# [SOURCE RECORDS]
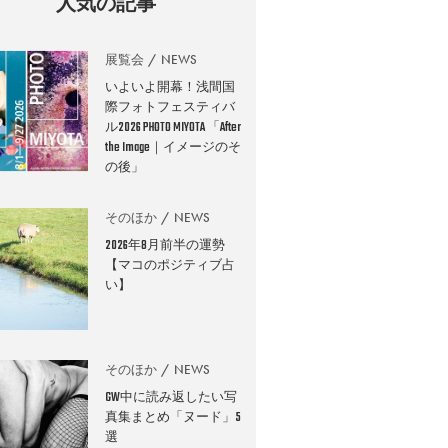
人気の記事
展覧会
NEWS
いよいよ開幕！浅間国
際フォトフェスティバ
ル2026 PHOTO MIYOTA 「After
the Image｜イメージのそ
の後」
そのほか
NEWS
2026年8月前半の運勢
【マコのポジティブ占
い】
そのほか
NEWS
GW中に読み返したい写
真集まとめ「ヌード」5
選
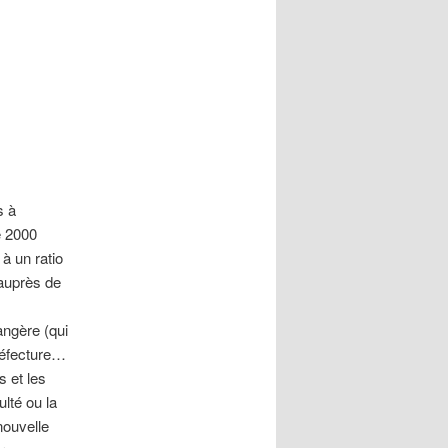
s à
e 2000
à un ratio
 auprès de
angère (qui
préfecture…
s et les
ulté ou la
nouvelle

# [TASK REQUIREMENTS]
Without including the pictures, return each record above exactly as it stands.

# [WRITTEN SOLUTION]
人気の記事
展覧会
NEWS
いよいよ開幕！浅間国
際フォトフェスティバ
ル2026 PHOTO MIYOTA 「After
the Image｜イメージのそ
の後」
そのほか
NEWS
2026年8月前半の運勢
【マコのポジティブ占
い】
そのほか
NEWS
GW中に読み返したい写
真集まとめ「ヌード」5
選
s à
e 2000
à un ratio
 auprès de
angère (qui
préfecture…
s et les
ulté ou la
nouvelle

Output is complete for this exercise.